Unit 7.3: Federal Versus State Roles

Federal statutes (like the CAA) outline various regulations (such as MACT standards, NSPS, etc.), which federal agencies are responsible for enforcing. In many places, the Administrator of the EPA has delegated the authority to enforce these regulations to State (or even local) agencies. The State then becomes the permitting authority, but these state permits are federally enforceable. States can adopt Federal guidelines or make more stringent ones, but their regulations cannot be less stringent.

There are some permits, such as Title V permits, that are still reviewed at the Federal level. Also, some States have chosen not to accept the delegation of authority for certain programs underneath the CAA (especially in cases where they may not have the resources to handle the enforcement). These programs are still federally enforceable.

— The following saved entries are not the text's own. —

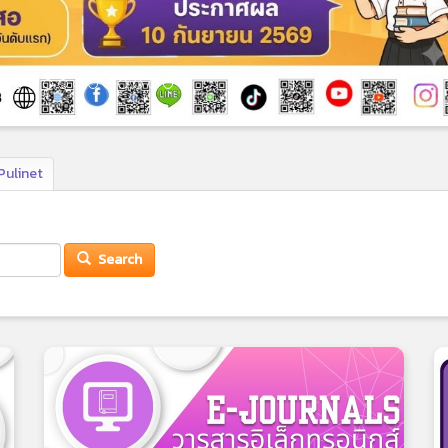
Pulinet
Search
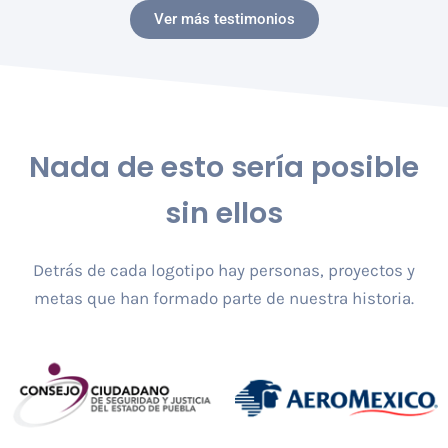
Ver más testimonios
Nada de esto sería posible
sin ellos
Detrás de cada logotipo hay personas, proyectos y
metas que han formado parte de nuestra historia.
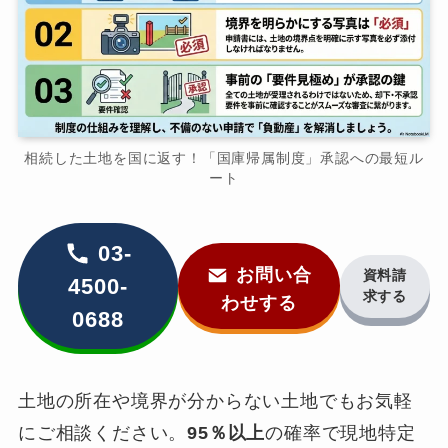
相続した土地を国に返す！「国庫帰属制度」承認への最短ル
ート
03-
お問い合
資料請
4500-
求する
わせする
0688
土地の所在や境界が分からない土地でもお気軽
にご相談ください。
95％以上
の確率で現地特定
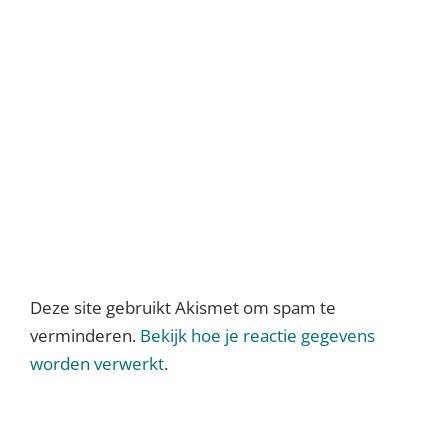
Deze site gebruikt Akismet om spam te
verminderen.
Bekijk hoe je reactie gegevens
worden verwerkt
.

One other important requirement is for State Implementation Plans
(http://www.epa.gov/reg3artd/airregulations/sips/sipdetail.htm). Each state is required to have a SIP that defines how they will ensure that they can meet the National Ambient Air Quality Standards. Areas within states that do not typically meet these standards are called non-attainment areas. Therefore, SIPs for states with nonattainment areas can have different requirements than SIPs for states that do not typically exceed the standards (because those states can focus on maintaining their status as they are not required to improve status to meet federal attainment levels).